[Transcribed page contents]
%%
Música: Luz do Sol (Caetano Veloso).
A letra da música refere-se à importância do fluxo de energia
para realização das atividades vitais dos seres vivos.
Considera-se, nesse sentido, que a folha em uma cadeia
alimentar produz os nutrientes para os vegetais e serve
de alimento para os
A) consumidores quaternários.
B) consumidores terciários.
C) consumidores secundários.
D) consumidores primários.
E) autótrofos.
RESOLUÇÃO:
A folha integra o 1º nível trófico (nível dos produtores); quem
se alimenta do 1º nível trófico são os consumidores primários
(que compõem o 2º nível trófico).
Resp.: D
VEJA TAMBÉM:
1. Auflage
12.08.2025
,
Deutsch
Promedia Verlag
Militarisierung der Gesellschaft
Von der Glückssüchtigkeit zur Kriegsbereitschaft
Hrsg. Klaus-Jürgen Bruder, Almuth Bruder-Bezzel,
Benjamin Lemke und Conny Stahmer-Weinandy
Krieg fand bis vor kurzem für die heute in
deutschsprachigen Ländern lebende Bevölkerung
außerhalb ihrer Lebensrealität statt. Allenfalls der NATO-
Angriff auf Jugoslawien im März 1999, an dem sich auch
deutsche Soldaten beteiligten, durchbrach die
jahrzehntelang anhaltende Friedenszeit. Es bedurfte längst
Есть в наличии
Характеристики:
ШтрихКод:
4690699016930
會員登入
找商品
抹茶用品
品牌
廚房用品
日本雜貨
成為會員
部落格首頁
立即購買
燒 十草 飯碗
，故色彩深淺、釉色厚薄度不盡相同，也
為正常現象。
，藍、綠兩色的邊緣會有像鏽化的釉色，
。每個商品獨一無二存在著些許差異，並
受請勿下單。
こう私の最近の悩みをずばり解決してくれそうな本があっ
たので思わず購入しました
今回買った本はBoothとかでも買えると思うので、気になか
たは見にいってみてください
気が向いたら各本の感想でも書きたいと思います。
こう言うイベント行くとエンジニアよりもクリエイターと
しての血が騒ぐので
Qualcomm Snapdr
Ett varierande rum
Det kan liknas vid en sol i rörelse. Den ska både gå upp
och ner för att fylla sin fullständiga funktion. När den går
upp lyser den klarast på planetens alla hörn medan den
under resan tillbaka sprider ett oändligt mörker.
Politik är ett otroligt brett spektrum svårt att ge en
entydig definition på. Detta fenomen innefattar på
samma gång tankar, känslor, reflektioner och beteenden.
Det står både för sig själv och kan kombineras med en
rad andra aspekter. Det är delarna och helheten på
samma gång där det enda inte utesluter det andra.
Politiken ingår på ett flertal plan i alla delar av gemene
%%
Show all lines in the entries above where the string "både" appears.

Det kan liknas vid en sol i rörelse. Den ska både gå upp
Det står både för sig själv och kan kombineras med en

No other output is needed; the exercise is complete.